Teks Hasil Ekstraksi:
_ _ _
Administrasi Informasi Energi (EIA) AS baru-baru ini menerbitkan prospeknya untuk pasar energi hingga tahun 2050. Dokumen tersebut ternyata menyeluruh dan informatif, meskipun perkiraannya tidak menggembirakan. Namun, ada juga alasan untuk optimis.
Para analis menekankan bahwa tidak ada gunanya berharap untuk pemulihan permintaan dan konsumsi dalam waktu dekat. Berdasarkan kalkulasi mereka, konsumsi energi akan kembali ke level sebelum krisis setidaknya dalam 10 tahun jika tidak ada faktor negatif yang mengganggu. "Perlu beberapa saat bagi sektor energi untuk mencapai 'normal' barunya. Pandemi tersebut memicu guncangan permintaan energi bersejarah yang menyebabkan penurunan emisi gas rumah kaca, penurunan produksi energi, dan terkadang harga komoditas yang tidak menentu pada tahun 2020," laporan tersebut menjelaskan. Pandemi virus Corona telah menyebabkan kerugian yang tidak dapat diperbaiki di pasar minyak global. Jika negara-negara memberlakukan kembali lockdown nasional, tingkat konsumsi hanya akan pulih pada tahun 2050.
_ _ _
Bahan yang Diberikan:
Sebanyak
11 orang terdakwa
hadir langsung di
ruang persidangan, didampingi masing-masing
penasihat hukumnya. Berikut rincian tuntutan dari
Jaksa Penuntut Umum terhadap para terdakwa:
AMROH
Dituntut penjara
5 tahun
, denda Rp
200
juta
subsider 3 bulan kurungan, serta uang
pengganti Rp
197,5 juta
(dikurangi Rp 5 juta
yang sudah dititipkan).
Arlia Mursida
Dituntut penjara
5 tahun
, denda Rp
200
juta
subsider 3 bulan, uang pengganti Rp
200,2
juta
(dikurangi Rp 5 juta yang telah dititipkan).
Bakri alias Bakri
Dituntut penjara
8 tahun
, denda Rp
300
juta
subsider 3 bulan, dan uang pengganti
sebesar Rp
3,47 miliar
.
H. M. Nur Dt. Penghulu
_ _ _
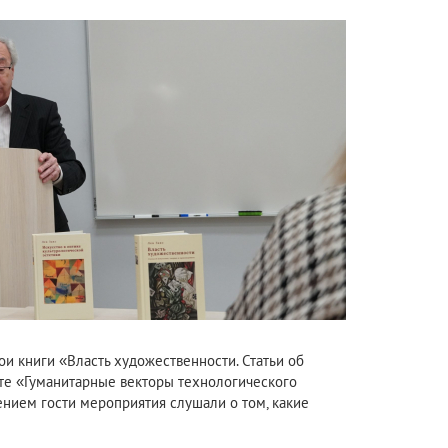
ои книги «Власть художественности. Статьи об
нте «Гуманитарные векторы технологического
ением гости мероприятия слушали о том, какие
_ _ _
Tentang Latihan Ini: Salin kembali kata demi kata seluruh teks tentang prospek pasar energi EIA di atas, tanpa mengubah apa pun.

Jawaban Tertulis:
Administrasi Informasi Energi (EIA) AS baru-baru ini menerbitkan prospeknya untuk pasar energi hingga tahun 2050. Dokumen tersebut ternyata menyeluruh dan informatif, meskipun perkiraannya tidak menggembirakan. Namun, ada juga alasan untuk optimis.
Para analis menekankan bahwa tidak ada gunanya berharap untuk pemulihan permintaan dan konsumsi dalam waktu dekat. Berdasarkan kalkulasi mereka, konsumsi energi akan kembali ke level sebelum krisis setidaknya dalam 10 tahun jika tidak ada faktor negatif yang mengganggu. "Perlu beberapa saat bagi sektor energi untuk mencapai 'normal' barunya. Pandemi tersebut memicu guncangan permintaan energi bersejarah yang menyebabkan penurunan emisi gas rumah kaca, penurunan produksi energi, dan terkadang harga komoditas yang tidak menentu pada tahun 2020," laporan tersebut menjelaskan. Pandemi virus Corona telah menyebabkan kerugian yang tidak dapat diperbaiki di pasar minyak global. Jika negara-negara memberlakukan kembali lockdown nasional, tingkat konsumsi hanya akan pulih pada tahun 2050.